A movement at a loss to define its ethos and principles was put in the hands of careerists without ethos or principles. David Chiu was excoriated in the Guardian for bucking the progressive line on appointing Lee, the Park Merced project, the massive Bayview/Hunters Point development, and the Mid-Market "Twitter tax break." But without a clearly defined agenda, to what principles are Chiu and others supposed to swear allegiance? Is demanding unity for unity's sake good enough? Evidently not.

Peskin recalls: "After the '08 election, before they took office, I sat all of four of them down" — new progressive Supervisors Chiu, Campos, Avalos, and Mar — "and said, 'The four of you need to stick together.'" They didn't. "Choose your vote; someone's always getting peeled off. The blame on that does not just rest at David's feet. It's on all of them."

If you're scoring at home, progressives' ideas were appropriated by the mainstream, their identity was appropriated by their most divisive leaders, and their future was appropriated by a new kind of progressive — strivers.

All they knew how to do was rally that shrinking base.


In politics, it's easy to mistake winning elections for competence. The progressives' collapse seemed so sudden because a string of electoral victories masked their growing vulnerability.

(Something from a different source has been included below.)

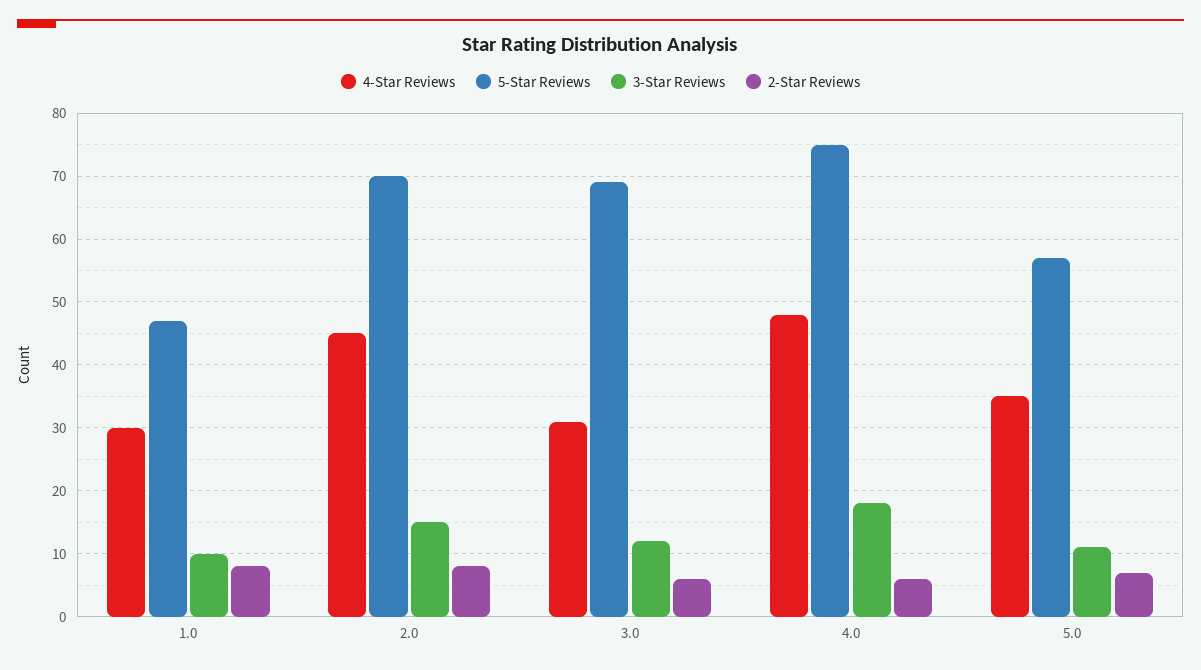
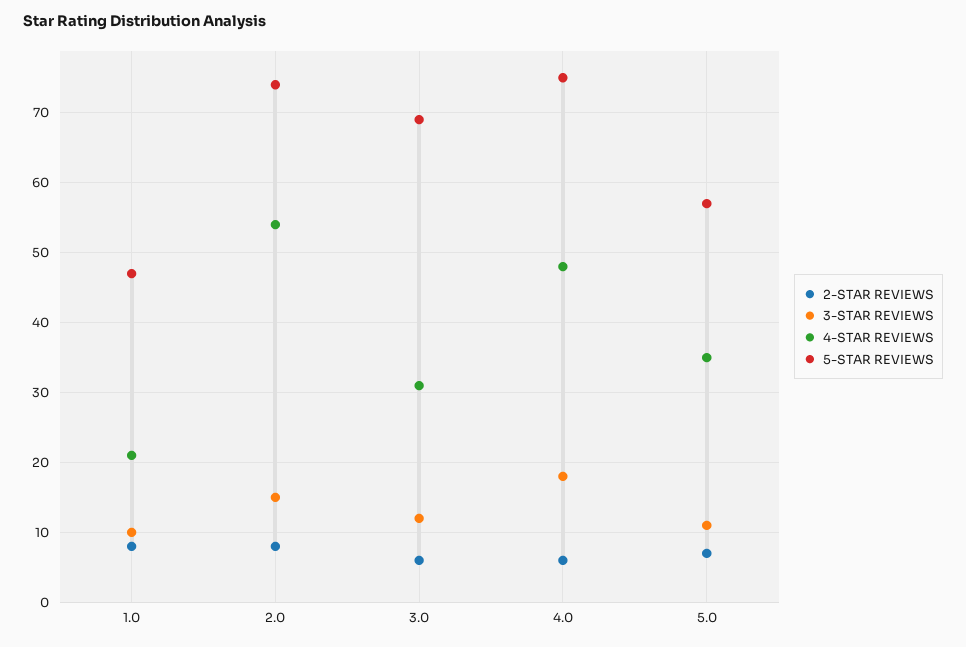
4-Star Reviews, 1.0: 30 -> 21
4-Star Reviews, 2.0: 45 -> 54
5-Star Reviews, 2.0: 70 -> 74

When progressives captured control of the Democratic County Central Committee in 2008, it was seen as the final cog in the movement's machine. In a city where Democrats outnumber Republicans 6-to-1, awarding favored candidates the official party endorsement makes a difference. In '08, if you were a progressive, you won.

But rather than the dawn of a new era, it was a last hurrah. First-time voters infected with Obama-mania punched the straight Democratic ticket — which was also a straight progressive ticket. It's a turnout of the like San Francisco may never see again. But the progressives' unity evaporated, and without a battalion of "surge voters," every DCCC/progressive candidate lost in 2010. Then came the ascension of Lee, the biggest fumble in the history of San Francisco progressive politics.

Progressives aren't toxic — Ross Mirkarimi eked out victory in the sheriff's race. But Mirkarimi was an established politician, with name recognition and major endorsements, facing two relatively unknown opponents in a down-ticket race. It was also a Pyrrhic victory; the moderate Lee will appoint Mirkarimi's successor as supervisor of District 5 — the most progressive in all San Francisco.

At the end of 2011, progressives are facing an existential challenge. The economy is brutal, demographics bode poorly, and identity politics is resurgent in San Francisco. A decade ago, ideology trumped identity — a downtown slate of gay and minority candidates was demolished by the mostly white, male progressives. That's history. If progressives have trouble articulating their message to each other, it's even harder in Cantonese.

Progressives have two choices. Either they can learn new tricks, reach outside of their comfort zone, and create a stable organization — or they can wait and hope that history repeats itself. If the economy improves and Ed Lee really is Willie Brown 2.0, San Francisco voters may rise again.

Is the mayor the progressives' last, best hope? It remains to be seen if Ed Lee gets it done.